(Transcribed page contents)

*****

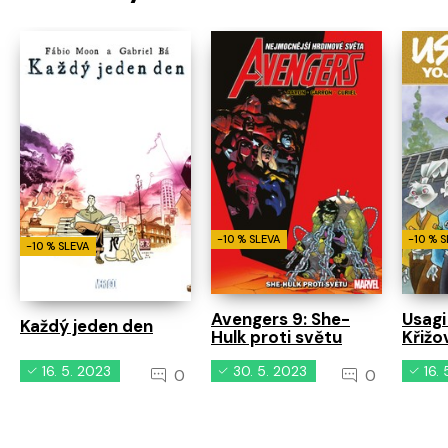
-10 % SLEVA
-10 % 
-10 % SLEVA
Avengers 9: She-
Usagi
Každý jeden den
Hulk proti světu
Křižo
16. 5. 2023
30. 5. 2023
16.
0
0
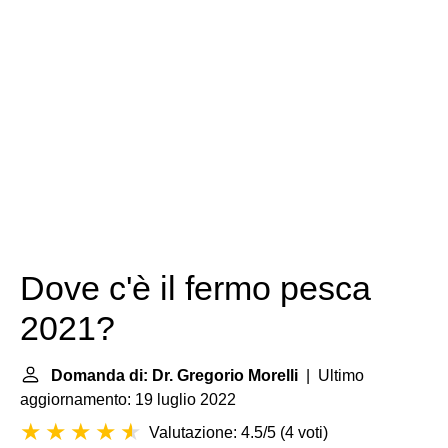
Dove c'è il fermo pesca
2021?
Domanda di: Dr. Gregorio Morelli
| Ultimo
aggiornamento: 19 luglio 2022
Valutazione: 4.5/5
(
4 voti
)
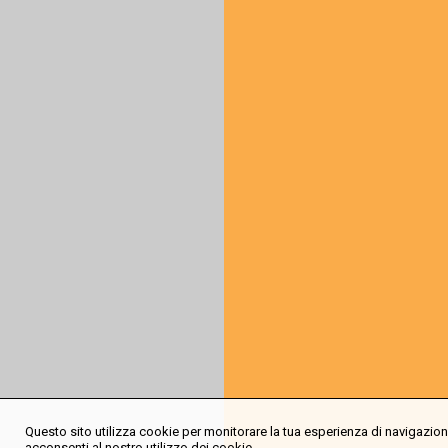
Questo sito utilizza cookie per monitorare la tua esperienza di navigazione
acconsenti al nostro utilizzo dei cookie.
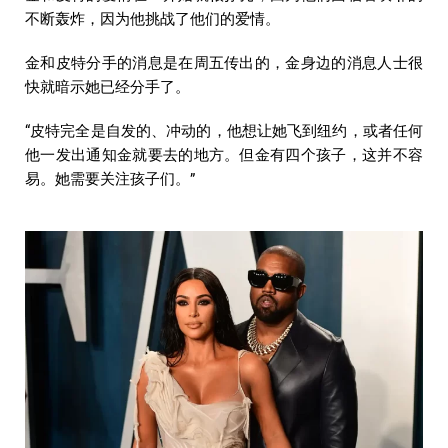
不断轰炸，因为他挑战了他们的爱情。
金和皮特分手的消息是在周五传出的，金身边的消息人士很
快就暗示她已经分手了。
“皮特完全是自发的、冲动的，他想让她飞到纽约，或者任何
他一发出通知金就要去的地方。但金有四个孩子，这并不容
易。她需要关注孩子们。”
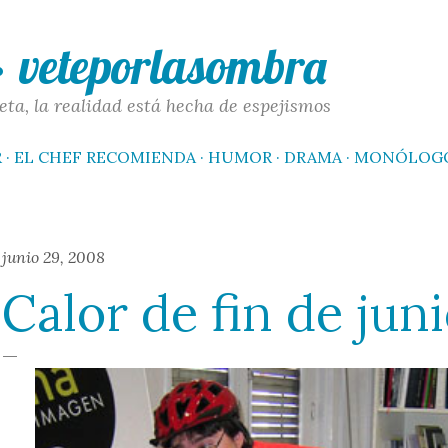
Ir al contenido principal
 · veteporlasombra
eta, la realidad está hecha de espejismos
R
EL CHEF RECOMIENDA
HUMOR
DRAMA
MONÓLOG
junio 29, 2008
Calor de fin de jun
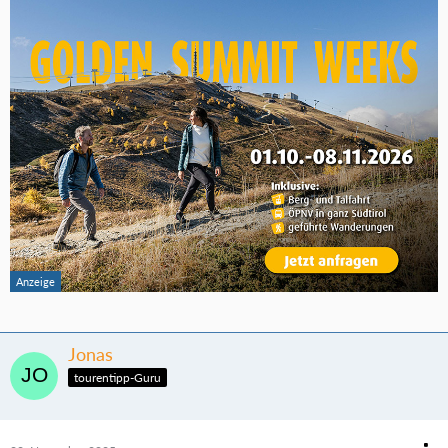
Jonas
tourentipp-Guru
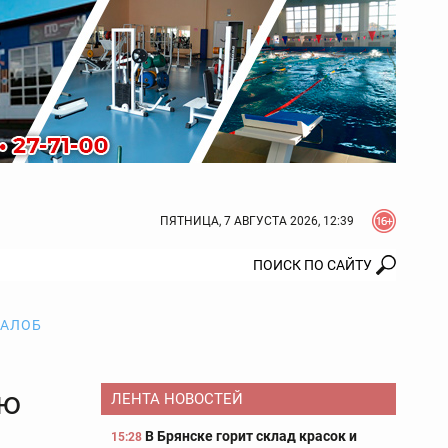
ПЯТНИЦА, 7 АВГУСТА 2026, 12:39
ЖАЛОБ
ую
ЛЕНТА НОВОСТЕЙ
В Брянске горит склад красок и
15:28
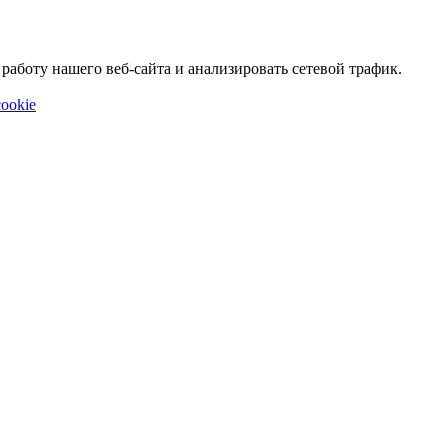
аботу нашего веб-сайта и анализировать сетевой трафик.
ookie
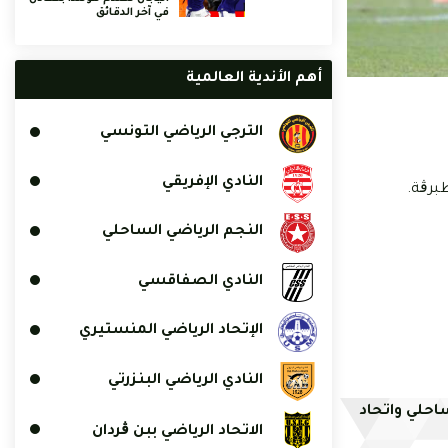
في آخر الدقائق
أهم الأندية العالمية
الترجي الرياضي التونسي
النادي الإفريقي
النجم الرياضي الساحلي
النادي الصفاقسي
الإتحاد الرياضي المنستيري
النادي الرياضي البنزرتي
ساحلي واتحاد
الاتحاد الرياضي ببن ڨردان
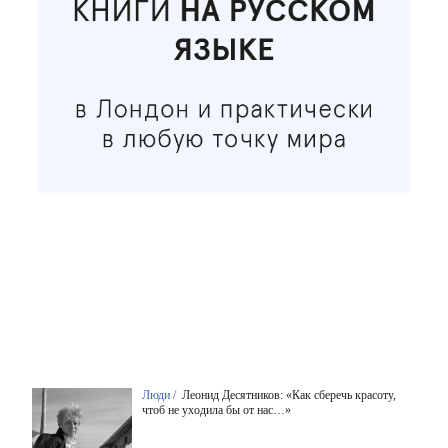
Люди /
Леонид Десятников: «Как сберечь красоту,
чтоб не уходила бы от нас…»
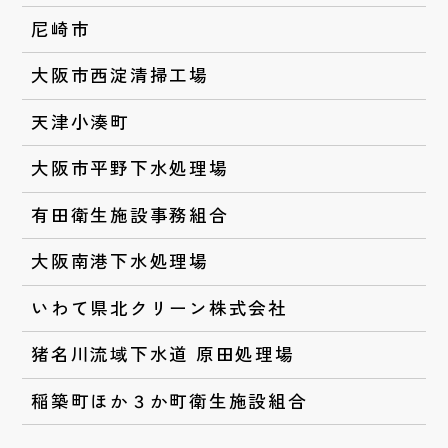
尼崎市
大阪市西淀清掃工場
天津小湊町
大阪市平野下水処理場
有田衛生施設事務組合
大阪南港下水処理場
いわて県北クリーン株式会社
猪名川流域下水道 原田処理場
稲築町ほか３か町衛生施設組合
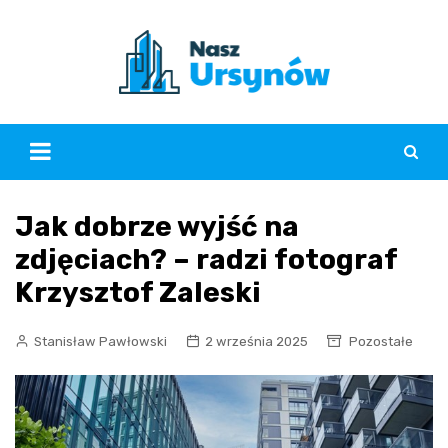
Skip
to
content
Jak dobrze wyjść na
zdjęciach? – radzi fotograf
Krzysztof Zaleski
Stanisław Pawłowski
2 września 2025
Pozostałe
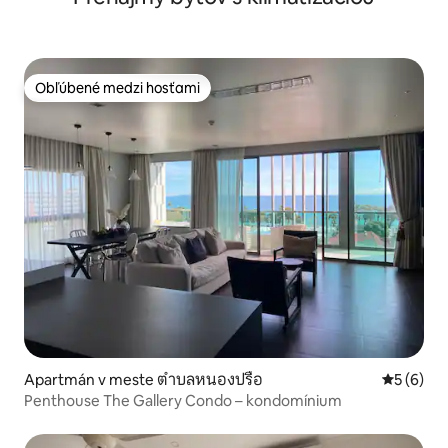
Obľúbené medzi hosťami
Obľúbené medzi hosťami
Apartmán v meste ตำบลหนองปรือ
Priemerné
5 (6)
Penthouse The Gallery Condo – kondomínium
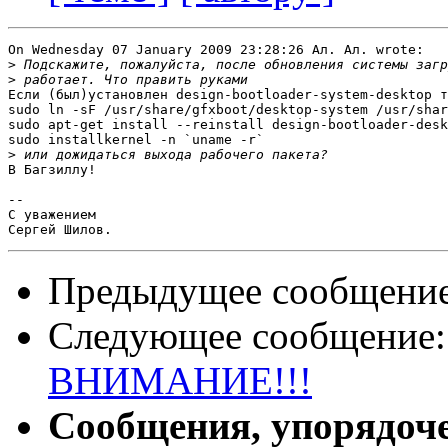
On Wednesday 07 January 2009 23:28:26 Ал. Ал. wrote:

>
>
Если (был)установлен design-bootloader-system-desktop т
sudo ln -sF /usr/share/gfxboot/desktop-system /usr/shar
sudo apt-get install --reinstall design-bootloader-desk
sudo installkernel -n `uname -r`

>
В Багзиллу! 

-- 

С уважением

Предыдущее сообщени
Следующее сообщение
ВНИМАНИЕ!!!
Сообщения, упорядоч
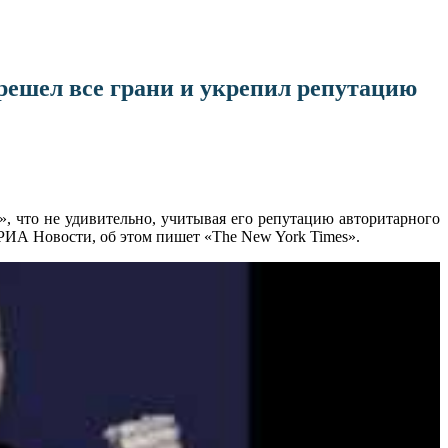
решел все грани и укрепил репутацию
, что не удивительно, учитывая его репутацию авторитарного
т РИА Новости, об этом пишет «The New York Times».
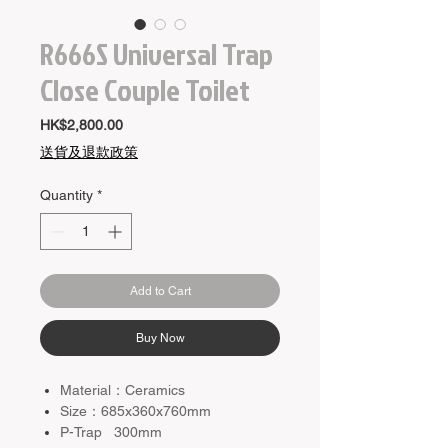
R666S Universal Trap
Close Couple Toilet
Price
HK$2,800.00
送貨及退款政策
Quantity
*
Add to Cart
Buy Now
Material：Ceramics
Size：685x360x760mm
P-Trap 300mm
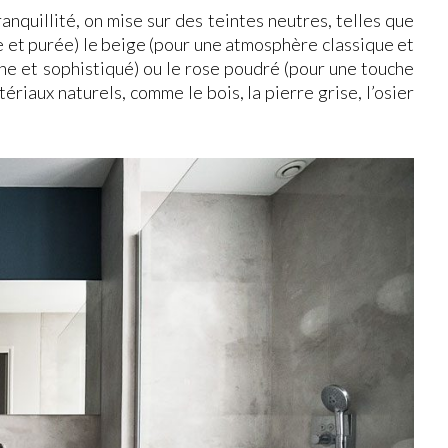
nquillité, on mise sur des teintes neutres, telles que
e et purée) le beige (pour une atmosphère classique et
rne et sophistiqué) ou le rose poudré (pour une touche
ériaux naturels, comme le bois, la pierre grise, l’osier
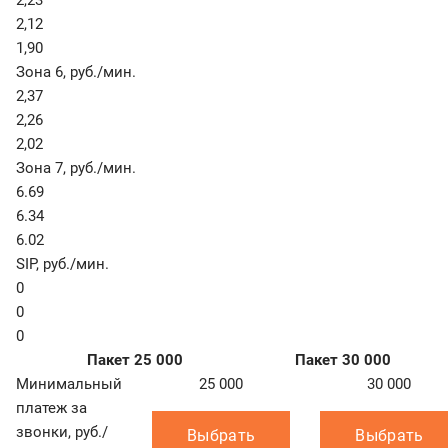
2,23
2,12
1,90
Зона 6
,
руб./мин.
2,37
2,26
2,02
Зона 7
,
руб./мин.
6.69
6.34
6.02
SIP
,
руб./мин.
0
0
0
Пакет 25 000
Пакет 30 000
Минимальный
25 000
30 000
платеж за
звонки, руб./
Выбрать
Выбрать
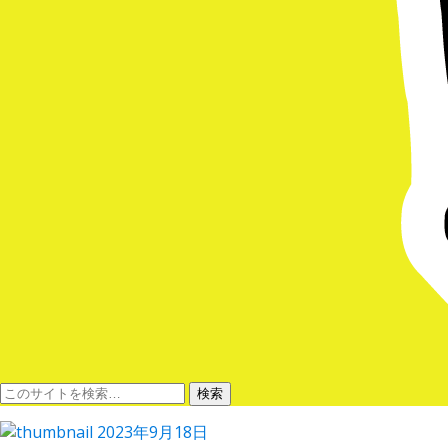
2023年9月18日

*****

* **Work order**
If a line of the entries contains "cookie", it counts; say how many such lines there are and give only the number.

* **Exercise output**
2